Your goal:
Look through the entries below and extract exactly the lines from the one containing "Palermo har et" through the one containing "at besøge med klimaoplysninger om", ends included.

##############################

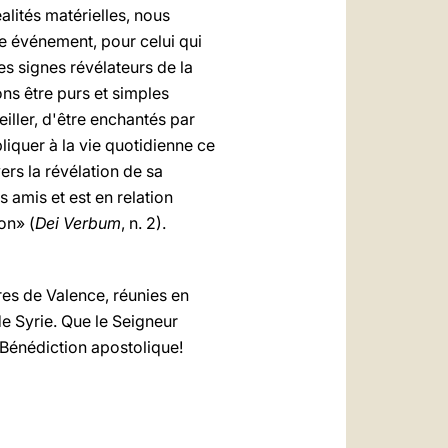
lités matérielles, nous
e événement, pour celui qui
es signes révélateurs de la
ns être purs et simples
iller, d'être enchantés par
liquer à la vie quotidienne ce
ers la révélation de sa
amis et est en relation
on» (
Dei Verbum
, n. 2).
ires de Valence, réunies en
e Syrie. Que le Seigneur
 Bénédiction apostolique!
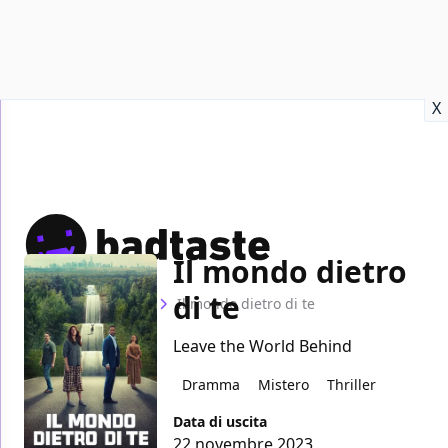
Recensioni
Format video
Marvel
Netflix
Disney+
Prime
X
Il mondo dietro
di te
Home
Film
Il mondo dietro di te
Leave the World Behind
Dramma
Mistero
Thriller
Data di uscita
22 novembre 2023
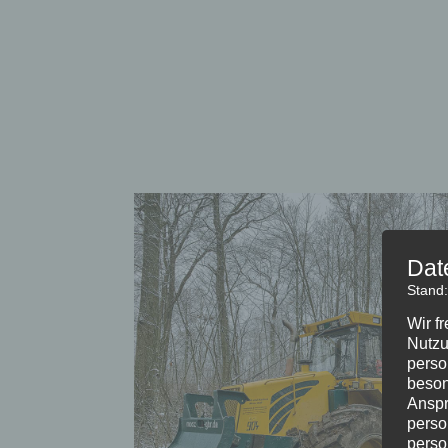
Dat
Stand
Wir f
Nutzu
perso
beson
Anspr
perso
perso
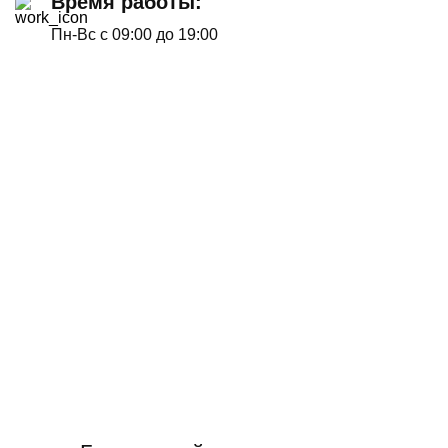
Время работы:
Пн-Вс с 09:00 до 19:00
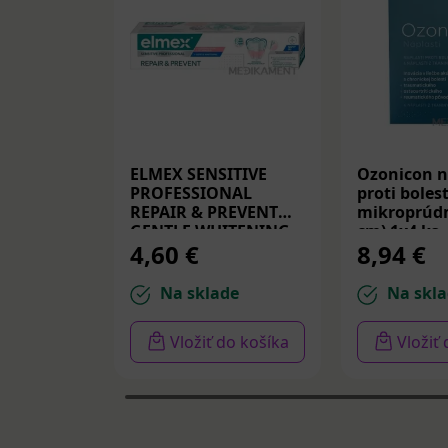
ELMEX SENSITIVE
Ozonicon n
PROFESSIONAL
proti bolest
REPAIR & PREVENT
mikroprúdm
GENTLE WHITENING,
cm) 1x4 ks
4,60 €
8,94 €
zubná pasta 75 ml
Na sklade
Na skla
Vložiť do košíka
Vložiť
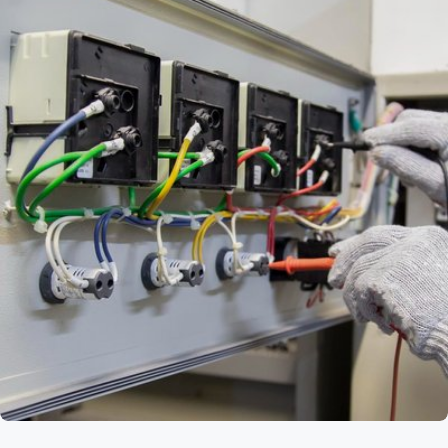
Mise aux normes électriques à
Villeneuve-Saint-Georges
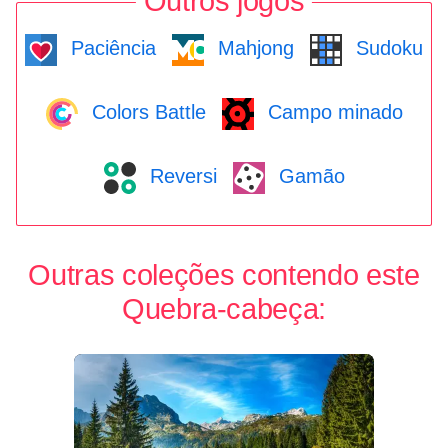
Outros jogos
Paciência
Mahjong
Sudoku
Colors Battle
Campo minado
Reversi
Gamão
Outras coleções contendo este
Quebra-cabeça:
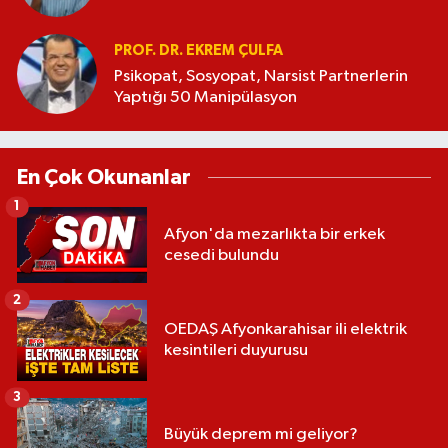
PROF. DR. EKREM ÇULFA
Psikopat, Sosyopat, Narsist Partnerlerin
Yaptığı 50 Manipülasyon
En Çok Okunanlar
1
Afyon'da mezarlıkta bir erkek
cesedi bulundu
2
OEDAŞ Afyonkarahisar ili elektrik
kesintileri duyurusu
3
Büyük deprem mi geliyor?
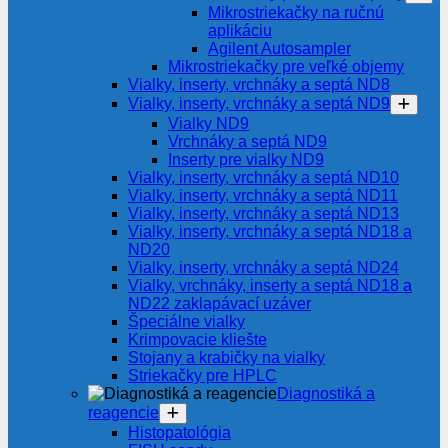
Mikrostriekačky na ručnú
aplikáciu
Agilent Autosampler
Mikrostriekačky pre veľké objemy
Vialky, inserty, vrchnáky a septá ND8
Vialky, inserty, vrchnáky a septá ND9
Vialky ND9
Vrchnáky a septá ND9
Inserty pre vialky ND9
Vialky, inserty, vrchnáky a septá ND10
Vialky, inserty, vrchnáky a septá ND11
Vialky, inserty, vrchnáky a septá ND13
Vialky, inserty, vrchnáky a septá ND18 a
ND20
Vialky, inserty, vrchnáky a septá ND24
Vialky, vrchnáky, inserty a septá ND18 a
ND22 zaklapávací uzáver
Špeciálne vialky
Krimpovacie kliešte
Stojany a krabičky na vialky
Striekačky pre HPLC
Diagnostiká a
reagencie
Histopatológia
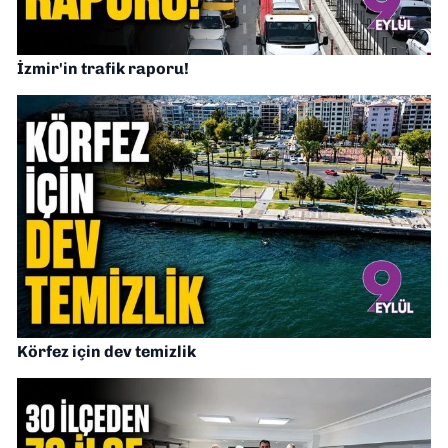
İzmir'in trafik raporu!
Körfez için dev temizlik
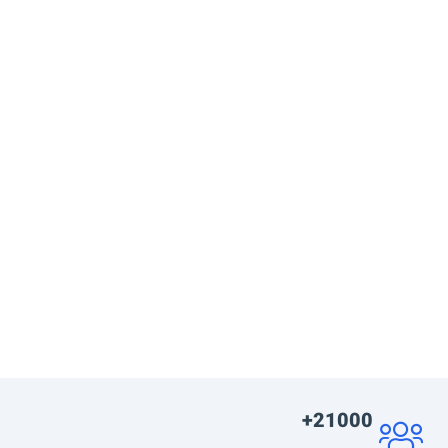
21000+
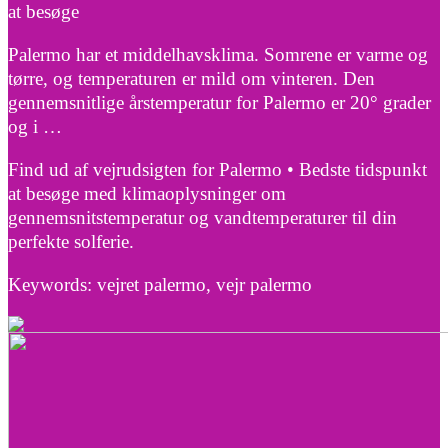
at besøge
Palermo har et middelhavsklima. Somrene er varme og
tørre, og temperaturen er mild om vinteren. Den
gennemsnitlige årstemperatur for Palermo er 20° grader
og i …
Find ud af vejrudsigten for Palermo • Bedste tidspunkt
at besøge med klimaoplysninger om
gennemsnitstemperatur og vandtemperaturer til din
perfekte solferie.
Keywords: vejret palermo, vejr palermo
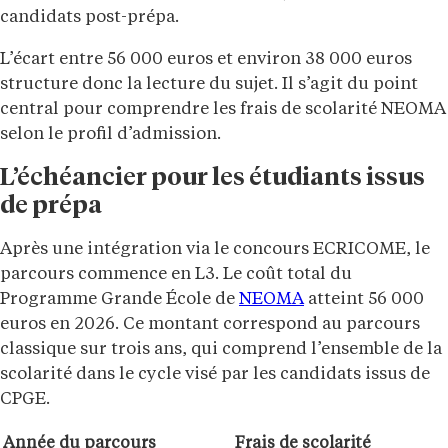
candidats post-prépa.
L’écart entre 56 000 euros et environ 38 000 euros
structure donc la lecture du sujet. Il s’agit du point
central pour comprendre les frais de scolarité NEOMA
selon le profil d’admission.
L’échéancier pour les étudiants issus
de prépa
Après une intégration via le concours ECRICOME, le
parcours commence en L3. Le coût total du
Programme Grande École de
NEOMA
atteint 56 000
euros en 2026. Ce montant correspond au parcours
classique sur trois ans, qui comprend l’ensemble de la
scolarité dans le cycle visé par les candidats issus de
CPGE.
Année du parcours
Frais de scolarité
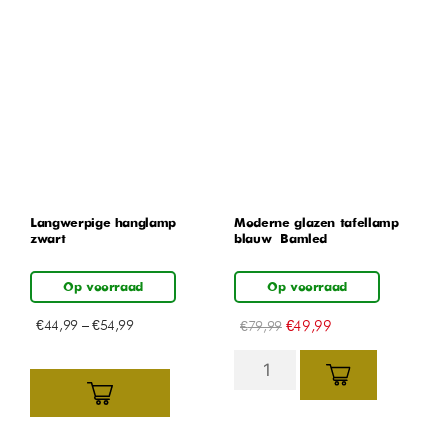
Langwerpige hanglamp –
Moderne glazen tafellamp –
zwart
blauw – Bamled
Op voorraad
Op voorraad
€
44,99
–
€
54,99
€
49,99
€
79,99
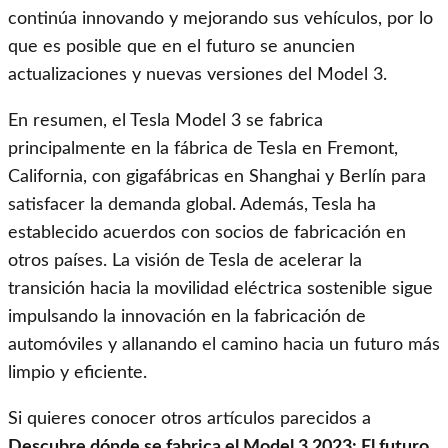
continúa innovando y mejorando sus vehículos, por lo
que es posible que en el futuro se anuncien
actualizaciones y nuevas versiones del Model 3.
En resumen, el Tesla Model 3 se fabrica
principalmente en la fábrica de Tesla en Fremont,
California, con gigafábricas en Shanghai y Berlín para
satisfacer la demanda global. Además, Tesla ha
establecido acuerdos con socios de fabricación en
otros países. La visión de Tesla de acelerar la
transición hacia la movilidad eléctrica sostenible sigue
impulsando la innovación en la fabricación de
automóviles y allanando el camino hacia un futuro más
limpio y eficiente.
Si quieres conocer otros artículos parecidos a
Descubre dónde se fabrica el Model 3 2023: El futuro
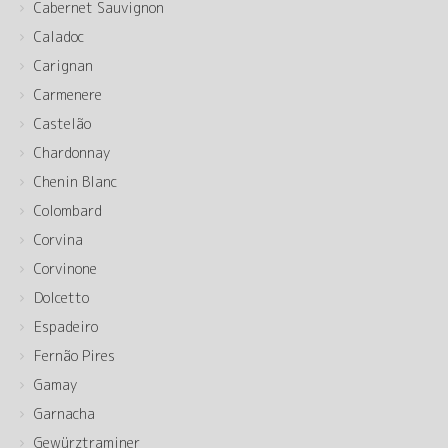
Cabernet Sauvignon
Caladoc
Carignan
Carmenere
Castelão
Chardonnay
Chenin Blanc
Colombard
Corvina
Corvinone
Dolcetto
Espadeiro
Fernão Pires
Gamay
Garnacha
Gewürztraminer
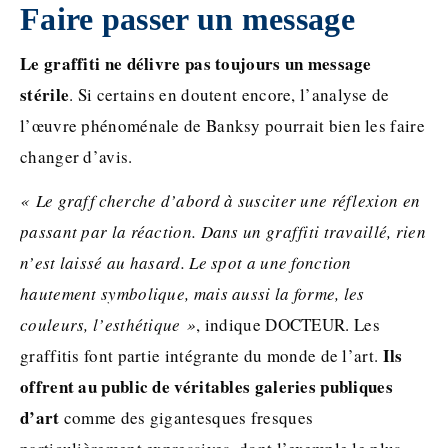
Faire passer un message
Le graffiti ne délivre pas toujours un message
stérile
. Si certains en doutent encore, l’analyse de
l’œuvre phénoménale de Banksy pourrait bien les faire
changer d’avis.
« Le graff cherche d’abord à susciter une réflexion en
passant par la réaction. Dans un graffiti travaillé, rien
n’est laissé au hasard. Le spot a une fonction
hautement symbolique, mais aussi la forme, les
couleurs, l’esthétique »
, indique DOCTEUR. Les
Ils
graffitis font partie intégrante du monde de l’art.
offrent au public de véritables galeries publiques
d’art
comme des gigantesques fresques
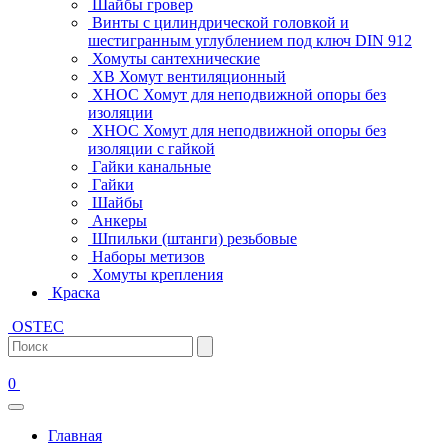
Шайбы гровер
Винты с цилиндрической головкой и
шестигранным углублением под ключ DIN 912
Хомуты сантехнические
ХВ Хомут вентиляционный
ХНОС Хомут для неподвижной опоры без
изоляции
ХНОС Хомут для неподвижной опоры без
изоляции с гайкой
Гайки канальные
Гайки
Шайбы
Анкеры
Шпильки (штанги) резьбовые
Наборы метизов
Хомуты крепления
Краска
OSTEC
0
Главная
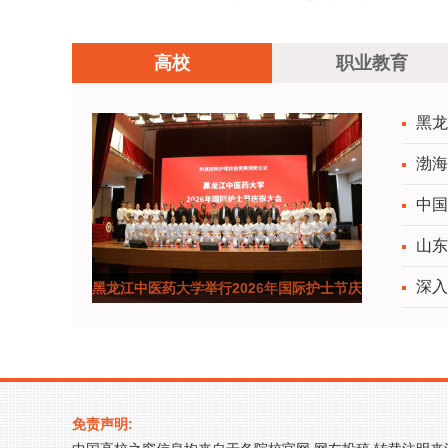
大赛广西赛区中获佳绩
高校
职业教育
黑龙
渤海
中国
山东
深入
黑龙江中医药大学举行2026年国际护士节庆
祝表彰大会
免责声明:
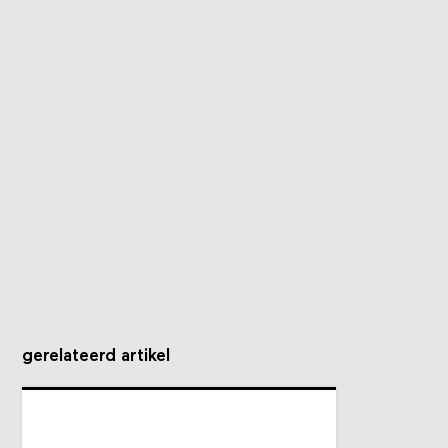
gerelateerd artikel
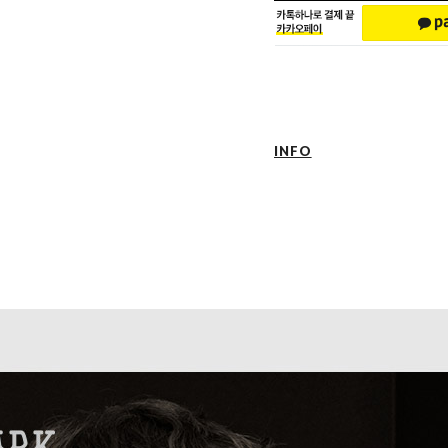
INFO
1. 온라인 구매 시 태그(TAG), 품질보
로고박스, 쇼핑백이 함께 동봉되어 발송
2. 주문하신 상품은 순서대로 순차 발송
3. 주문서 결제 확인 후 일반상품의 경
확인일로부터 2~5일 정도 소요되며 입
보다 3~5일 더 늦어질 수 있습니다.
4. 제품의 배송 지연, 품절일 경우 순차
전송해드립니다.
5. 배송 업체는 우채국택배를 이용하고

##############################

Answer section:
Palermo har et middelhavsklima. Somrene er varme og
tørre, og temperaturen er mild om vinteren. Den
gennemsnitlige årstemperatur for Palermo er 20° grader
og i …
Find ud af vejrudsigten for Palermo • Bedste tidspunkt
at besøge med klimaoplysninger om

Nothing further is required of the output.